Consigne A: Recopiez fidèlement, dans l'extrait sur les voitures de Grand Tourisme, le passage qui va de « Dans les années » jusqu'à « neuve : 737 000 francs (1995) ».
Consigne B: Rédigez la suite de l'extrait consacré aux voitures de Grand Tourisme des années 1990, en reprenant juste après sa dernière phrase.

Extrait à lire:
--------------------------------

Dans les années 1980, Aston Martin et Maserati étaient en roue libre en terme de prestige, Ferrari se concentrait sur les machines à moteur central et les voitures allemandes faisaient nouveau riche. Heureusement, les années 1990 ont vu arriver une nouvelle vague de GT vraiment dignes de ce nom.

Aujourd’hui, que vous disposiez de 15 000 ou 100 000 €, que vos goûts vous portent vers l’Italie, l’Allemagne ou l’Angleterre, notre sélection de machines de Grand Tourisme constitue une tentation à laquelle il est difficile de résister. Dessins élégants, performances élevées et confort de haut niveau, tout cela pour une fraction du prix catalogue. Que la meilleure gagne…

Aston Martin DB7
Prix neuve : 737 000 francs (1995)

--------------------------------

Matériel:
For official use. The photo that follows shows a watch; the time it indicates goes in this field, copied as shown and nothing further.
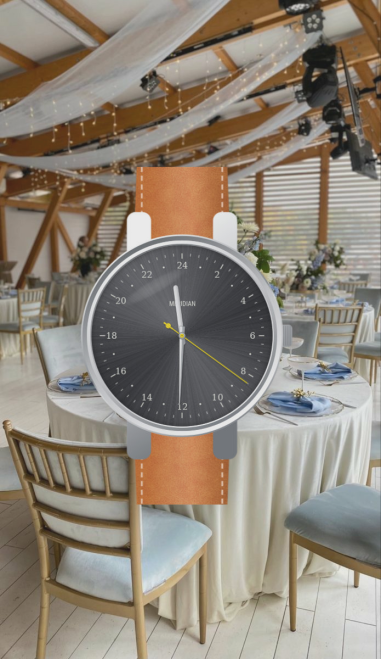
23:30:21
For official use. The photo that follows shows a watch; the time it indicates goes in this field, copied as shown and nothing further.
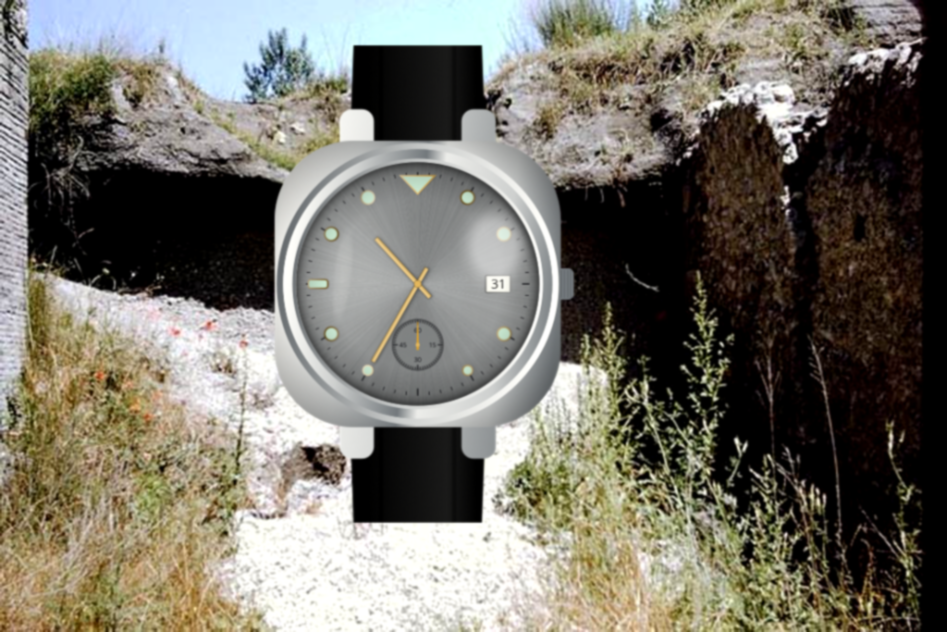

--------------------------------

Réponse finale A:
Dans les années 1980, Aston Martin et Maserati étaient en roue libre en terme de prestige, Ferrari se concentrait sur les machines à moteur central et les voitures allemandes faisaient nouveau riche. Heureusement, les années 1990 ont vu arriver une nouvelle vague de GT vraiment dignes de ce nom.

Aujourd’hui, que vous disposiez de 15 000 ou 100 000 €, que vos goûts vous portent vers l’Italie, l’Allemagne ou l’Angleterre, notre sélection de machines de Grand Tourisme constitue une tentation à laquelle il est difficile de résister. Dessins élégants, performances élevées et confort de haut niveau, tout cela pour une fraction du prix catalogue. Que la meilleure gagne…

Aston Martin DB7
Prix neuve : 737 000 francs (1995)

Réponse finale B:
Cote actuelle : 25-45 000 €

Période/Production 1993-1999 / 2 449 ex. Moteur 6-cylindres alliage, 3 236 cm3, 2 ACT, compresseur ; 335 ch à 5 500 tr/mn ; 49,8 mkg à 3 000 tr/mn Transmission automatique 4 rapports, propulsion Suspension ind., triangles, ressorts hélicoïdaux, barre antiroulis, am. télescopiques ; ar. jambes de force longitudinales Direction à crémaillère, assistance Freins disques ventilés Poids 1 725 kg 0-100 km/h 5,8 s Vitesse maxi 265 km/h

© Classic & Sports Car / Tony Baker

La DB7 a fait son temps dans le terrain vague des « Aston d’occasion » et les prix sont à la hausse. Ce renversement se serait produit même sans le dessin harmonieux de Ian Callum, mais si vous en tenez compte, alors…

Après la brutalité visuelle des années V8, le constructeur s’est tourné vers la glorieuse époque des DB des années 1950 et 1960. En 1994, Motor Sport écrivait : « Rares sont les voitures capables de battre l’Aston dans un concours de beauté. » C’est encore vrai aujourd’hui. La Maserati 3200 est arrivée cinq ans après, la DB7 étant la première des voitures du renouveau : elle a sauvé la marque et l’a propulsée dans le nouveau millénaire, tout en balayant les soucis financiers des années précédentes.

© Classic & Sports Car / Tony Baker

Aujourd’hui, ce modèle fascine encore. A l’avant, les courbes douces évoquent les Superleggera et même si l’arrière (avec ses feux de Mazda 323 F) est moins abouti, le superbe dessin de l’ensemble fait tout pardonner.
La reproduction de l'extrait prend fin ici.